# [Instructions for the task]
Copy all records precisely, apart from the pictures.

──────────────────────────────

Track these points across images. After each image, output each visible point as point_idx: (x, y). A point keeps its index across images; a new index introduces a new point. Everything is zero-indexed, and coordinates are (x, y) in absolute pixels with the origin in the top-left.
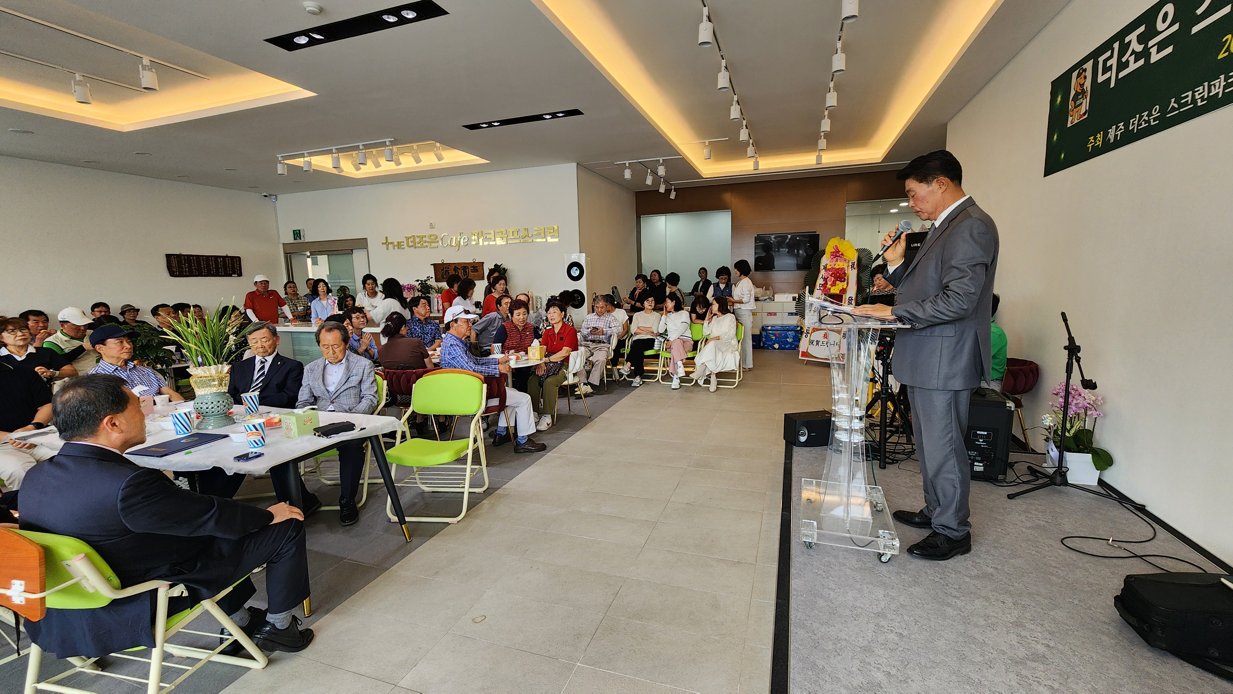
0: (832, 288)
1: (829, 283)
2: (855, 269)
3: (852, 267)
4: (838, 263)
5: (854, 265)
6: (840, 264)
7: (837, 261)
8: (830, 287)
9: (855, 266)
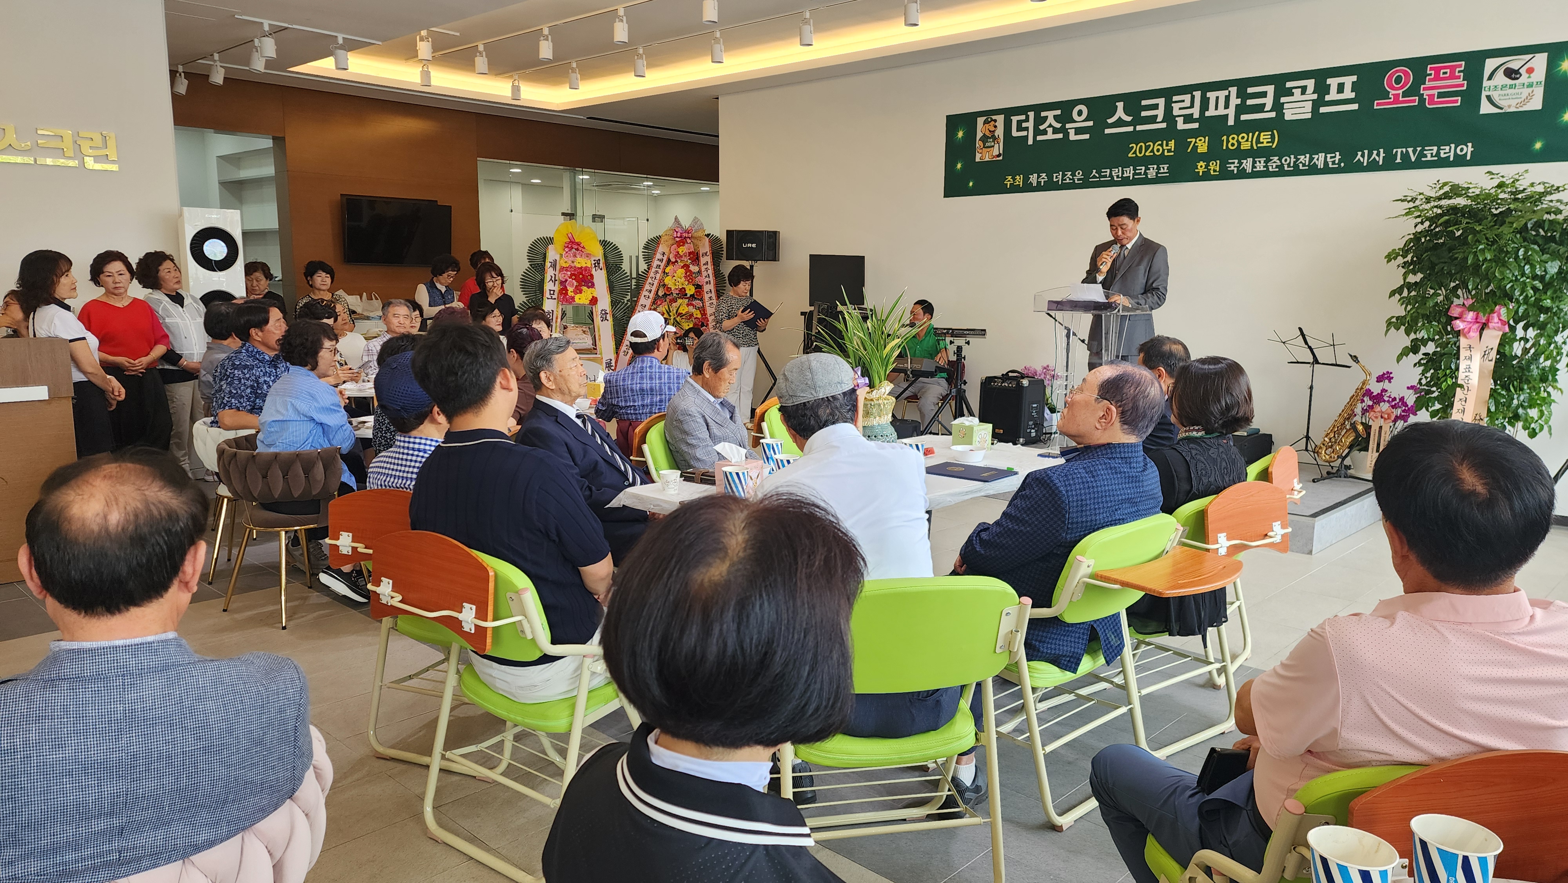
0: (577, 297)
1: (570, 289)
2: (601, 269)
3: (595, 266)
4: (579, 259)
5: (599, 264)
6: (581, 262)
7: (575, 256)
8: (573, 294)
9: (601, 265)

──────────────────────────────

# [Task answer]
Track these points across images. After each image, output each visible point as point_idx: (x, y). A point keeps its index across images; a new index introduces a new point. Everything is zero-indexed, and coordinates are (x, y) in absolute pixels with the origin in the top-left.
0: (832, 288)
1: (829, 283)
2: (855, 269)
3: (852, 267)
4: (838, 263)
5: (854, 265)
6: (840, 264)
7: (837, 261)
8: (830, 287)
9: (855, 266)
0: (577, 297)
1: (570, 289)
2: (601, 269)
3: (595, 266)
4: (579, 259)
5: (599, 264)
6: (581, 262)
7: (575, 256)
8: (573, 294)
9: (601, 265)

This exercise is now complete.